To solve this problem, there are several things you can do:
You could try a polynomial function of minimal degree. First, you can try a function of the form $\alpha x+\beta$, but you will soon see this does not work. Then, you could look at something of the form $\alpha x^2+\beta x+\gamma$, which is essentially what geetha suggested. Unfortunately, we found that this does not work either. Then, we can look at a function of the form $\alpha x^3+\beta x^2+\gamma x+\delta$. But to make things easier, we instead look at $$\alpha (x-a)^3+\beta (x-a)^2+\gamma (x-a)+\delta.$$
Now $f(a)=1+a$ gives $\delta=1+a$ and $f'(a)=1$ gives $\gamma=1$, so we arrive at $$f(x) = \alpha (x-a)^3+\beta (x-a)^2+x+1.$$
(Note how the $a$ in the $\delta$ term and the $a$ in the $\gamma$ term cancel each other out)
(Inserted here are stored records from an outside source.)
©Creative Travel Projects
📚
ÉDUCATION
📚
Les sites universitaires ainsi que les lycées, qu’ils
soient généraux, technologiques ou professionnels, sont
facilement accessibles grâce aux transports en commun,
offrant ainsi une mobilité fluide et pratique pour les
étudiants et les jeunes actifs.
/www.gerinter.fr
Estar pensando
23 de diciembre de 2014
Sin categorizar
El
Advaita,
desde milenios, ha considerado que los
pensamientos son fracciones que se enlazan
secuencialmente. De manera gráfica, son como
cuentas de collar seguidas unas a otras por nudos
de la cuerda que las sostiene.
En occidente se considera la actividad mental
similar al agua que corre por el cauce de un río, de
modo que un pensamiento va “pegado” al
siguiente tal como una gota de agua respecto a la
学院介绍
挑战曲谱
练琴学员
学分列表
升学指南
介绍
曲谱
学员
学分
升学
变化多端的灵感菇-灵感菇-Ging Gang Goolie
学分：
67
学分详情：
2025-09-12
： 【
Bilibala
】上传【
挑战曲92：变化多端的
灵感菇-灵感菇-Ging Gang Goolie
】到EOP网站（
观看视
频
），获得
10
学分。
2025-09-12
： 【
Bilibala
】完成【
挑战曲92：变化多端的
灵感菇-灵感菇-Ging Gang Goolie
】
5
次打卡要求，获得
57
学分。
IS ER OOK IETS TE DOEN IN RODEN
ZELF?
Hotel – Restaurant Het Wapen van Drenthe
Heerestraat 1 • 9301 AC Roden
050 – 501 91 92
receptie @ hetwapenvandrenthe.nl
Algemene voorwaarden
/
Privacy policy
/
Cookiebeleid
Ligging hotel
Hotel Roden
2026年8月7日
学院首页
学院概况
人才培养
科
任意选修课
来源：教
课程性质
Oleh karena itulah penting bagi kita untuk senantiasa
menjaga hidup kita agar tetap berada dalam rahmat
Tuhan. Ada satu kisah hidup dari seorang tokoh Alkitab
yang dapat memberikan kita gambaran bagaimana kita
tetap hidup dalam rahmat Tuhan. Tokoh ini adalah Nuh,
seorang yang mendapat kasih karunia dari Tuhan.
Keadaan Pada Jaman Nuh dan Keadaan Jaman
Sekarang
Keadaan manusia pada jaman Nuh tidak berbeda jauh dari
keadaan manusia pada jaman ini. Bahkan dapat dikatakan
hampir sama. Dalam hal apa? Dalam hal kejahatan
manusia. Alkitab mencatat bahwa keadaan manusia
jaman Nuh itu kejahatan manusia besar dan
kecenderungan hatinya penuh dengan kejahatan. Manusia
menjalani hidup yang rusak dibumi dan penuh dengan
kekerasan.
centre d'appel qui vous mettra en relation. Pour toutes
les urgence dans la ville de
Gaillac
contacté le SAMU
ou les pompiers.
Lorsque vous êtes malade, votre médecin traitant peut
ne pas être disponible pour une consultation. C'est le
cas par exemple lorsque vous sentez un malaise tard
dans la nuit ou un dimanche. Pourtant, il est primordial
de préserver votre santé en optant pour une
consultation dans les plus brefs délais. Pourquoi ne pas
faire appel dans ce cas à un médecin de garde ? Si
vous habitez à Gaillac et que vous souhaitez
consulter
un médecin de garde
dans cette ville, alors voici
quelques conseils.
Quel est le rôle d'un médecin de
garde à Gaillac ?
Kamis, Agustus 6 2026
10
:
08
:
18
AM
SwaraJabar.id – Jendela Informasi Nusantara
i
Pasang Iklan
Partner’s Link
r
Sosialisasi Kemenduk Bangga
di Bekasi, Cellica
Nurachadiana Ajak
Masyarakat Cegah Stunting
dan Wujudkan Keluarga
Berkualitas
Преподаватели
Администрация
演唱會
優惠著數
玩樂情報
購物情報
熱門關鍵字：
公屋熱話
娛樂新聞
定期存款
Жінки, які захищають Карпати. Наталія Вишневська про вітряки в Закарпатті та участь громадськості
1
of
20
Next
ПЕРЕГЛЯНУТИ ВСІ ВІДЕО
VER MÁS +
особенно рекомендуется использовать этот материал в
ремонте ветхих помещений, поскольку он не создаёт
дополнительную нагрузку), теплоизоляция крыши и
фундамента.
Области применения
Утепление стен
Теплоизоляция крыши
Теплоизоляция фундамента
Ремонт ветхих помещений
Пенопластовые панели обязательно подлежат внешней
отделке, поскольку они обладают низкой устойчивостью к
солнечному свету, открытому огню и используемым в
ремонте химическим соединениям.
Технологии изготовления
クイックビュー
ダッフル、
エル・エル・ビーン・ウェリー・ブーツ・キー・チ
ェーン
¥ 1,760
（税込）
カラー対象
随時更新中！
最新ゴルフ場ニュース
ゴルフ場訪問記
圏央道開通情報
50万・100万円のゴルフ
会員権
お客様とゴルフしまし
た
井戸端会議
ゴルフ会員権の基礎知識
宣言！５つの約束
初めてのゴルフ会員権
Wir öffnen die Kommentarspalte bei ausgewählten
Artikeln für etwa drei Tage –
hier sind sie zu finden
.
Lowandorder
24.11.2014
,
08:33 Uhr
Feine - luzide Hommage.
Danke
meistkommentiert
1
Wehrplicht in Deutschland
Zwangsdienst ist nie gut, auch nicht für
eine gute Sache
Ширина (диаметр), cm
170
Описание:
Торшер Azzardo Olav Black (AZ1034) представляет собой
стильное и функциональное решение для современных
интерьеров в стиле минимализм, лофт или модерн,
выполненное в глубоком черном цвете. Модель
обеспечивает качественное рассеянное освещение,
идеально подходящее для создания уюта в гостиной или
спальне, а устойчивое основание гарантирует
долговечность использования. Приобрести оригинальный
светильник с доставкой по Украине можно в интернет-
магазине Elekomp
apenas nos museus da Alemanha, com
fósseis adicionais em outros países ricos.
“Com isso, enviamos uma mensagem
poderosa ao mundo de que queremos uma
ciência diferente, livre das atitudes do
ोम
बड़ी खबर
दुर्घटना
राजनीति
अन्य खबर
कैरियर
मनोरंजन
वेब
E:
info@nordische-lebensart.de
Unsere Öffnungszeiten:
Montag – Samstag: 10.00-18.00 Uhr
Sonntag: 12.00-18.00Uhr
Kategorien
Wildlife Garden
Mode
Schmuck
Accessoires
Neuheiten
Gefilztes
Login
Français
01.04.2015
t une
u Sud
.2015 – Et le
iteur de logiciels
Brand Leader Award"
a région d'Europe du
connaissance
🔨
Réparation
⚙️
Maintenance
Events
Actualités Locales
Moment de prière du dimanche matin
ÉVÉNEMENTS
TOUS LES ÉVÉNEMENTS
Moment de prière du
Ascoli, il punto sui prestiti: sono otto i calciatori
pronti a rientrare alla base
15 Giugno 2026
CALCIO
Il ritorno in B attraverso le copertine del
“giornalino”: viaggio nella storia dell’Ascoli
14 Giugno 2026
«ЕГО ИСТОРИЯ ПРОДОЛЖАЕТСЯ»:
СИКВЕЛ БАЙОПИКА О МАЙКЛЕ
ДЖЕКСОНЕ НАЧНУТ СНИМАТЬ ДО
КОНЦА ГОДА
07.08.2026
Solving the equations $f'(b)=1$ and $f(b)=b-1$ gives $3\alpha(b-a)^2+2\beta(b-a)=0$ and $\alpha(b-a)^3+\beta(b-a)^2+2=0$ respectively, which you can then solve for $\alpha$ and $\beta$. It gives $$f(x)=4\left(\frac{x-a}{b-a}\right)^3-6\left(\frac{x-a}{b-a}\right)^2+x+1$$
Alternatively, you could do something with smooth transition functions or smoothstep functions. If $g(x)$ is any sufficiently smooth function such that $g(x)=0$ for $x\leq0$ and $g(x)=1$ for $x\geq1$, you could take $$f(x)=(x-1)g\left(\frac{x-a}{b-a}\right) + (x+1)\left(1-g\left(\frac{x-a}{b-a}\right)\right)$$